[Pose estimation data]
= Beginning of Section =

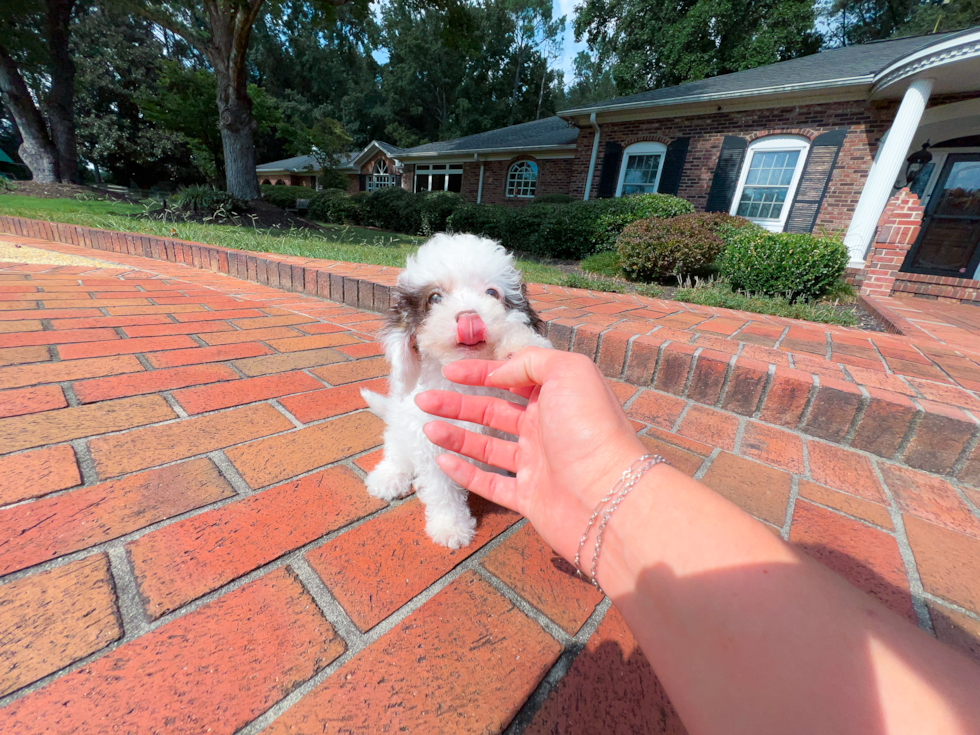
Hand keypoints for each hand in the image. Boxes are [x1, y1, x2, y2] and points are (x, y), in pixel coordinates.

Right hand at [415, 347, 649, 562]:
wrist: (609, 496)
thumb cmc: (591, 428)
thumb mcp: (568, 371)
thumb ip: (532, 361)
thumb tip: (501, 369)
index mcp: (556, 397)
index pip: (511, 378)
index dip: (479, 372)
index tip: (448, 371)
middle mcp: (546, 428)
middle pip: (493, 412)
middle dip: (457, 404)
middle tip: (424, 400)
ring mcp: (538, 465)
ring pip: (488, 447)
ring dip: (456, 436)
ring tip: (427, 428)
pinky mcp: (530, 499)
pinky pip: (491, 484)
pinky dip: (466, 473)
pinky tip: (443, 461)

= End of Section =
= Beginning of Section =

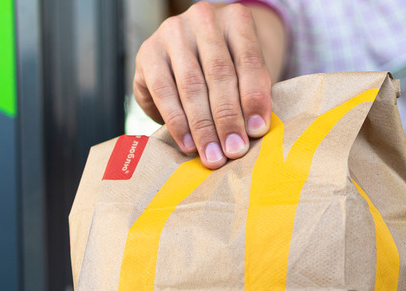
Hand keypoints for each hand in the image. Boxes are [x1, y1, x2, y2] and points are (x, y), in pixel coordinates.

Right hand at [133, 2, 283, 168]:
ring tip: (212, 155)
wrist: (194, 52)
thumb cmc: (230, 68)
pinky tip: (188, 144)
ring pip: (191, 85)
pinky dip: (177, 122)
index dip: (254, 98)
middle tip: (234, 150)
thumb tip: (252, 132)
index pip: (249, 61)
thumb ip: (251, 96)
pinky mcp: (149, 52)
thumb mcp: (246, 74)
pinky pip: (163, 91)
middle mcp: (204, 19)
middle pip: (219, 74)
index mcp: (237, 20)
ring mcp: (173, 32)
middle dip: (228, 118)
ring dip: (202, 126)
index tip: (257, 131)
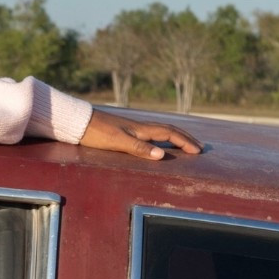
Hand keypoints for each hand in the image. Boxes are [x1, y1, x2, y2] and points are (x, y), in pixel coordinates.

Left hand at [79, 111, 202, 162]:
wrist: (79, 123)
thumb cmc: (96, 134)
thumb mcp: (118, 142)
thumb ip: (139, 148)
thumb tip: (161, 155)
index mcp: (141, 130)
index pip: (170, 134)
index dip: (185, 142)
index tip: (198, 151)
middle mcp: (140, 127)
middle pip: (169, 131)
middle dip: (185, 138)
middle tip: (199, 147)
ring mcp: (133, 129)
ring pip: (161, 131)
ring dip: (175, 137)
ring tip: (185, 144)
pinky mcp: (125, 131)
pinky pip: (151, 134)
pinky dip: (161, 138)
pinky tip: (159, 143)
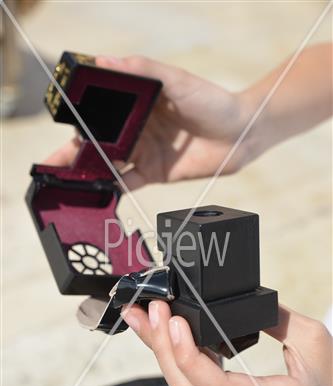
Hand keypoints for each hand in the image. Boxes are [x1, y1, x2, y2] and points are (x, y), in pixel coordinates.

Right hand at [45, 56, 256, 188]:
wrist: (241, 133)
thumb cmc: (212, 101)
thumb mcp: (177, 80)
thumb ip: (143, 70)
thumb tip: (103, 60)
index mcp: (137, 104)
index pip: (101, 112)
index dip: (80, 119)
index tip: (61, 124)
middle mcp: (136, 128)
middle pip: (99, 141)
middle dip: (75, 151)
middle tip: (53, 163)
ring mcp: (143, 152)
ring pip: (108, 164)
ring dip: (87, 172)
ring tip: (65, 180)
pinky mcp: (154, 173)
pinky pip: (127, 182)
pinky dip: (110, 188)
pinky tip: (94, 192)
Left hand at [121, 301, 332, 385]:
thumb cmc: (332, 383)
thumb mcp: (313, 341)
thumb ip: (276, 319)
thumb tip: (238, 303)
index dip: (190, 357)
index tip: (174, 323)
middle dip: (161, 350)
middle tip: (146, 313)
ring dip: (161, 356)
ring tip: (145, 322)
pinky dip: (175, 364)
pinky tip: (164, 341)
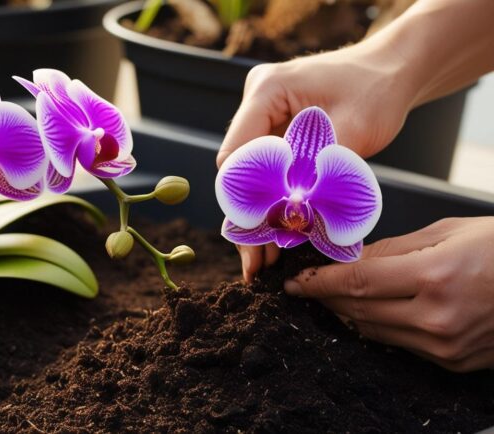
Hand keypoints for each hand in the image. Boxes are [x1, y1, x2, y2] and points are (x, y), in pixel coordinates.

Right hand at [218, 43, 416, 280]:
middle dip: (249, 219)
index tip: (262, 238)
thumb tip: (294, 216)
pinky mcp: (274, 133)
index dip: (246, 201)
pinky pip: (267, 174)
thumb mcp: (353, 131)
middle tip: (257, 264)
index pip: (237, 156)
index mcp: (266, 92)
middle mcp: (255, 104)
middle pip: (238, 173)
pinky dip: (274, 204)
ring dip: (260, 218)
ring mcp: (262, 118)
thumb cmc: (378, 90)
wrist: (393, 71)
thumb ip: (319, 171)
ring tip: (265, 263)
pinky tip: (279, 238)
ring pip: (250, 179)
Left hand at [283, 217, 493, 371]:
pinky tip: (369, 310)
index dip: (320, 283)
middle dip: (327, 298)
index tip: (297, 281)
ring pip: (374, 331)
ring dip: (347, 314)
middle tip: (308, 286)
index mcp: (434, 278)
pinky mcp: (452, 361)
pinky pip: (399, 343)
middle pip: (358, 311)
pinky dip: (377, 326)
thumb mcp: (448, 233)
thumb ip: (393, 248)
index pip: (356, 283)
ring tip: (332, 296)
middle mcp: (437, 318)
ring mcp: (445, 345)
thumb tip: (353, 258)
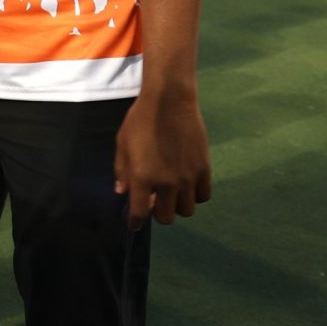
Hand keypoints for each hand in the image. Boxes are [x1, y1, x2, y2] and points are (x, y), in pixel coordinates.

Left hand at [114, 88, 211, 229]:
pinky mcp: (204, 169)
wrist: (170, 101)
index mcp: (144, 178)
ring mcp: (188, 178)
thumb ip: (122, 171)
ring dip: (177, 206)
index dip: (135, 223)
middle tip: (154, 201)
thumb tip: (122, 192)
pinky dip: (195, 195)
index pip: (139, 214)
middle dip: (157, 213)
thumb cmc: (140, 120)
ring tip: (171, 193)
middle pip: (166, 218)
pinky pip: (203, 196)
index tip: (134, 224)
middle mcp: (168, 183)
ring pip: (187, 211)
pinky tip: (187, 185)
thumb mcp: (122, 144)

= End of Section =

Work instructions
Your answer should be a single number: the count of lines in these records that hold the string "Left".

Answer space
4